In an analysis of Chinese government messages The New York Times concluded that a concerted effort is underway by the Chinese Communist Party to position China as the leading global power fighting the COVID-19 pandemic, highlighting positive aspects of the Chinese government’s response to the virus, and disputing that the virus originated from Wuhan, China. Official Chinese media sources and government spokespeople have asserted that the virus might have originated in Italy last November or the United States last September: some have fanned sinister online allegations that the US military was behind the spread of the virus.
But it was China’s authoritarian system that stymied initial global efforts to detect, contain, and treat COVID-19. Late last year Chinese authorities reprimanded and detained doctors raising alarm at the new virus and instead declared COVID-19 “preventable and controllable”. In the first three weeks of January, leading up to the peak travel period of the Chinese New Year holiday, Chinese Communist Party officials expanded online censorship – eventually directing that more than 500 keyword combinations relating to the virus be censored on social media platform WeChat.
The Wuhan Health Commission insisted there were no new cases of the sickness in the city during a month in which more than 2000 individuals took flights from Wuhan to Sydney. The reality was very different: one public health study concluding that had Chinese authorities acted three weeks sooner to declare what was known about the virus, global pandemic cases could have been reduced by 95 per cent.

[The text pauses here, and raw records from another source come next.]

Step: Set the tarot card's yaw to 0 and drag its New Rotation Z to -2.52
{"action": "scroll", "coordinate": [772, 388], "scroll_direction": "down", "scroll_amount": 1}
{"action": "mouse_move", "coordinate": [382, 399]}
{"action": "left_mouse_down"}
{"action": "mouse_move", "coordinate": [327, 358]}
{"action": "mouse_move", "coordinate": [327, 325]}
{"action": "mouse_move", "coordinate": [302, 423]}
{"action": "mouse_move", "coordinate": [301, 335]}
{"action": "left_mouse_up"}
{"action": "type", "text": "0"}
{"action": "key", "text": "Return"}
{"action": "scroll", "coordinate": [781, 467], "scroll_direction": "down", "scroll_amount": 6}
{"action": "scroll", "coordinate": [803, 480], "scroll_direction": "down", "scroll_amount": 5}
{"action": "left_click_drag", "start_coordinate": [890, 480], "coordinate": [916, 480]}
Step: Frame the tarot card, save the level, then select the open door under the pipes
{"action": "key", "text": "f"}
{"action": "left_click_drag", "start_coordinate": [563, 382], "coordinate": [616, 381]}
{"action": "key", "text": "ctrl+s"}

Censorship and manipulation of information relating to disasters and public emergencies are tools of trade for communist regimes. Particularly China’s, which has mastered the art of state-controlled media propaganda. Even now whistleblowing Wuhan doctors are reporting that virus statistics from the city continue to be manipulated for political purposes. While all countries must respond to this crisis together, and the virus could easily have originated in any of them, we must be clear that the pandemic was fanned by the constrictive politics and purposely opaque nature of China’s communist state.
Now as Western countries grapple with the balance between transparency, individual liberty, and the need for decisive state action to suppress the pandemic, China seeks to showcase its own triumph. American analyst Richard Fontaine concludes that “Beijing’s preferred master narrative portrays a decisive, efficient, generous China that triumphs over disease at home and helps those still at risk abroad. It adds to that picture a plodding, declining United States that is flailing on the home front and inspiring little confidence elsewhere”. Some analysts go further, assessing that the Chinese government is planning now to disrupt the place of Western companies and countries in global supply chains post-pandemic.
International cooperation to fight this virus is critical and we should hope that last week’s G20 meeting shifts major global economies away from isolation and autarky and towards coordinated political, economic, and medical efforts to resolve this global crisis. But we must not be naive to the strategic competition playing out between communist China and democracies in the background. And we must guard against ignorantly mouthing the talking points of a dictatorial regime furiously rewriting recent history.
As Australians move to lockdown and focus on the core services necessary to sustain the lives of our citizens, our country could well start to feel a little more authoritarian too. Safeguarding our own democracy will be vital. Limiting the extraordinary powers we give our political leaders, appropriately scrutinising the way they are exercised, and reminding ourselves of the virtues of an open, accountable, and transparent political system will be the responsibility of every one of us.